Рудольф с Тони тут же отпрыгнули друг от друга, уставившись на возмутителя спокойствия, а тот лишь ехидно сверкнул клыками.
— Что, «Грегори»? Солнце уже вот-вот взошло, а ты, Рудольф, благополучно предоставил себя на изжжение солнцу, — строго замечает кровосос, — Тони, ты тоже хорош.
— Я? — смертный лишь удивлённо вскидывает брови, косясь на Рудольфа.
— А кто здесь развёл телячьи нежности? По-твоему, я?
Теперь была очередь Томпсона краснеть. Он-то и думать не думал, что Грегори, оказывается, всё это время глаз не спускал с них.
— Ладно, голубки… Нежность нежностью, но нам стоит вернуться к тому, для чего мы, собственно, и здесь.
— Всю эту кашу заварил Диего, так ведь? — задал, казалось, риторический вопрос Тони, хватая Рудольфа за кисть, на которой оставил отметины Коуэлл.

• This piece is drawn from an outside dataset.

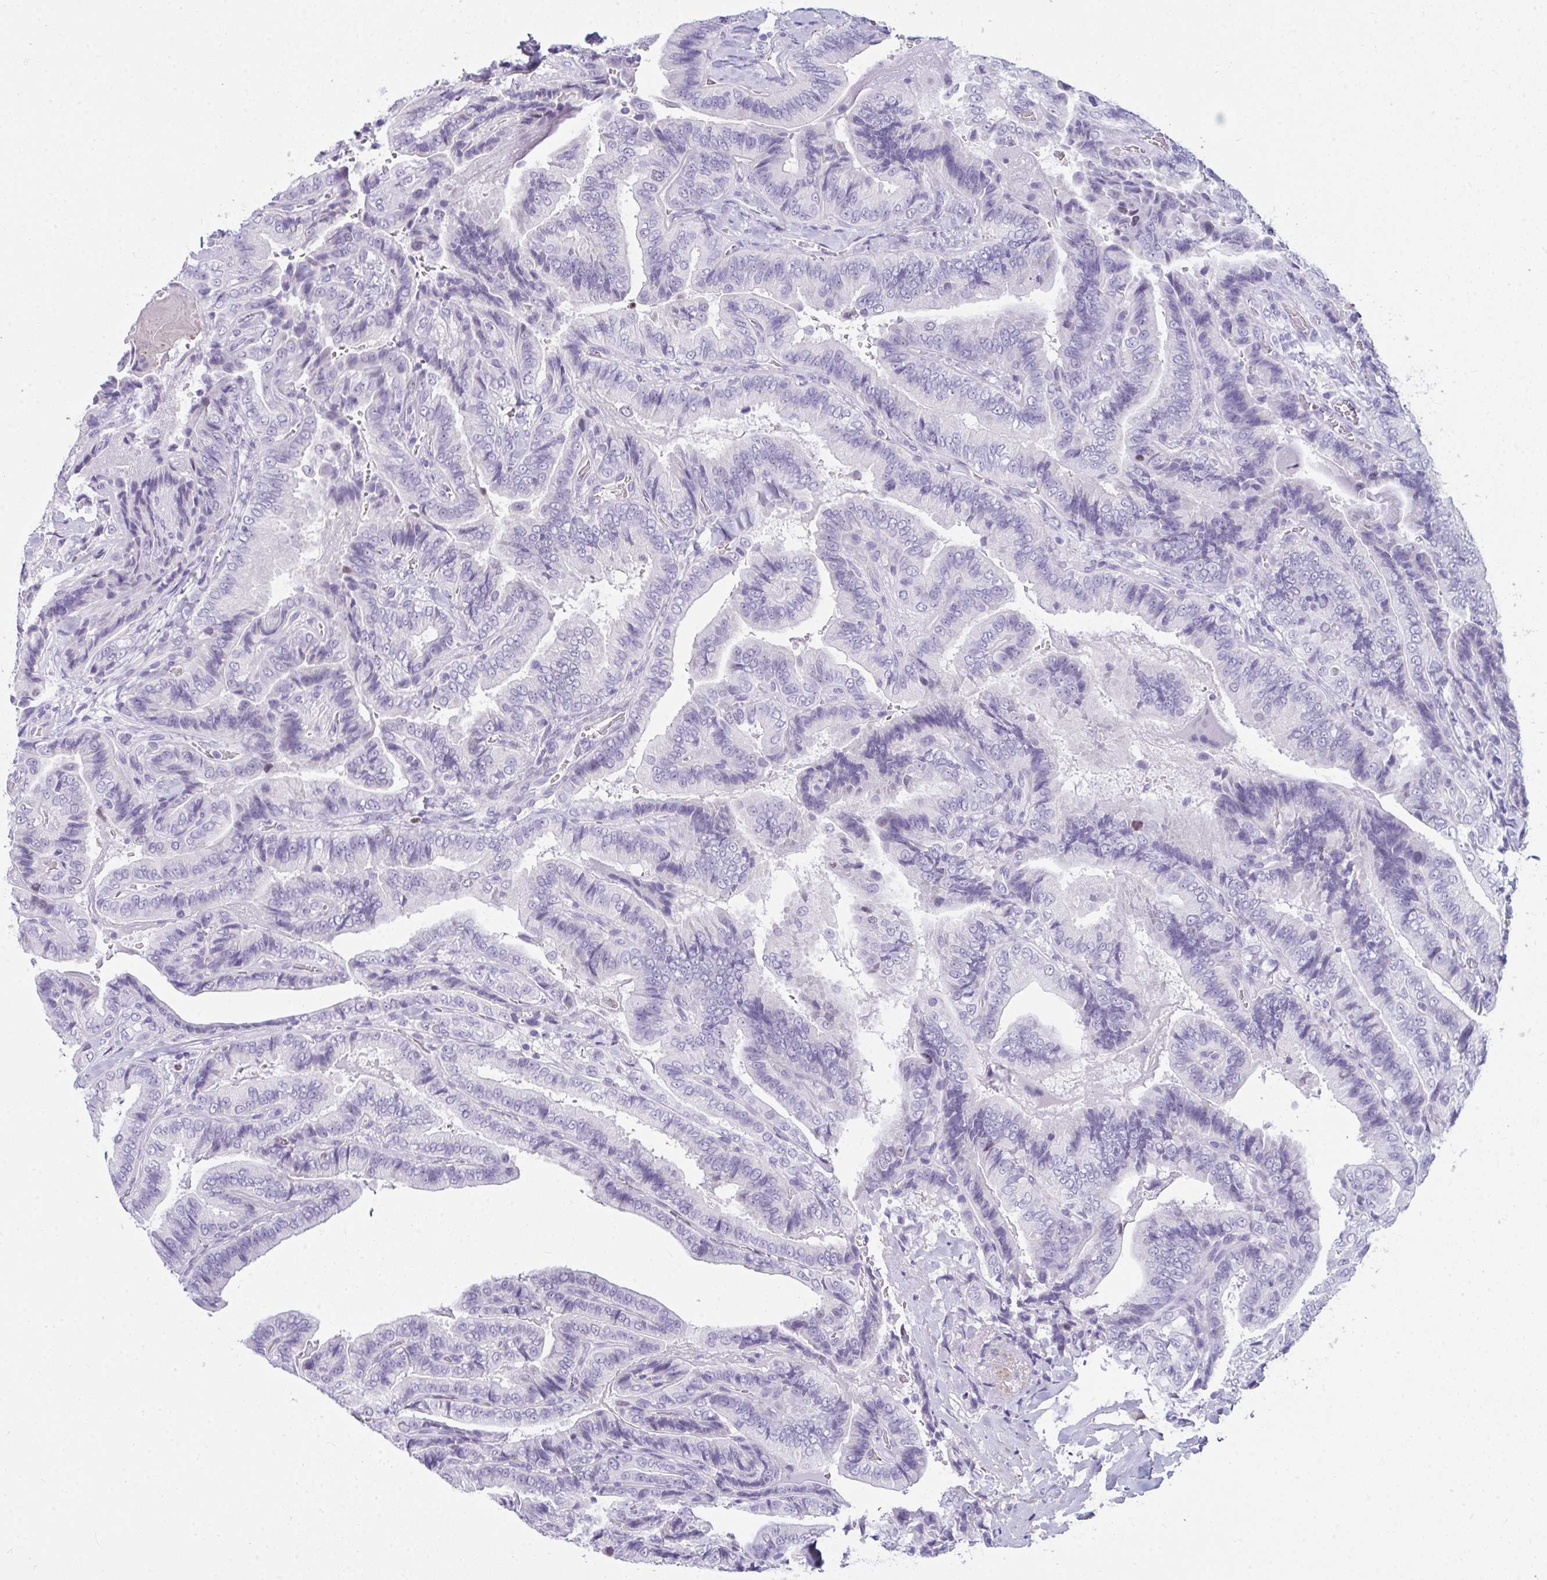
{"staining": {"intensity": "negative", "quantity": "none", "location": "none"}, "tissue": "thyroid cancer", "cell_type": "Tumor cells", "image_type": "cancer", "snomed": [{"axis": "morphology", "description": "Papillary adenocarcinoma, NOS"}, {"axis": "topography", "description": "Thyroid gland"}], "caption": "This is an immunohistochemistry (IHC) micrograph of papillary adenocarcinoma (thyroid). There is no expression in tumor cells.", "gene": "SUZ12", "patient": {"sex": "male", "age": 61}}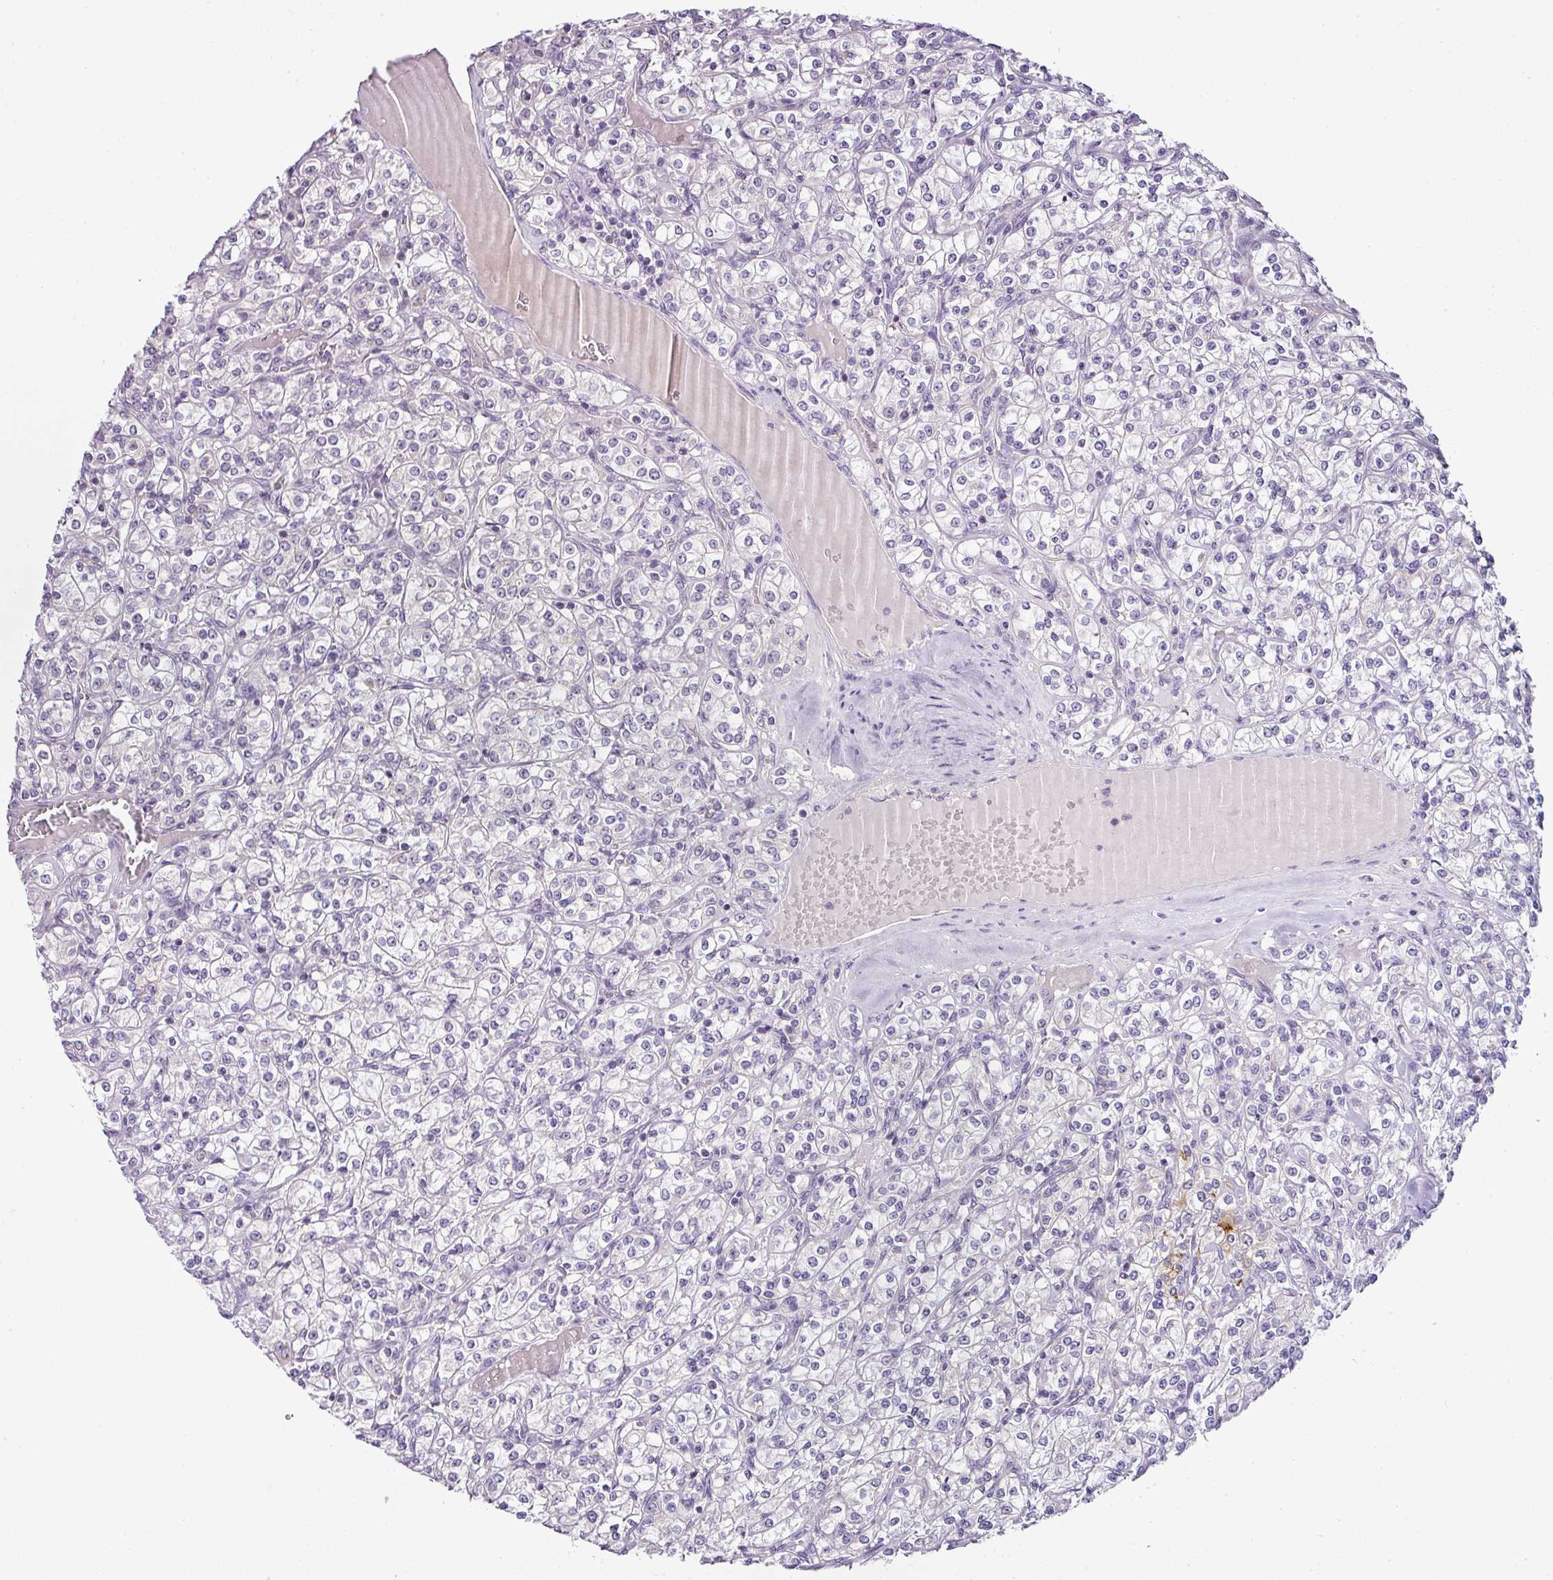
{"staining": {"intensity": "negative", "quantity": "none", "location": "none"}, "tissue": "renal cancer", "cell_type": "Tumor cells", "image_type": "cancer", "snomed": [{"axis": "morphology", "description": "Adenocarcinoma, NOS"}, {"axis": "topography", "description": "Kidney"}], "caption": "This is a histopathology image of immunohistochemistry (IHC) staining of adenocarcinoma (renal), which shows no positivity in tumor cells. (Immunohistochemistry, brightfield microscopy, high magnification).", "gene": "TEX30", "patient": {"sex": "male", "age": 77}}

— Да, смертный, ты прав, — вздыхает Грегори.
— Ты уверен, что всё нам рассказал?
На вопрос брата Сэквилбек дать ответ не спешил. Но после секундных каких-то собственных раздумий, вновь заговорил.
— Как и все вампиры, он обладает способностью.
— Э-это я зна-аю, — скучающе протянул смертный, — Стало быть, нас нужно просвятить на его счёт.
— Только, Рудольф… Постарайся сохранять спокойствие, ладно?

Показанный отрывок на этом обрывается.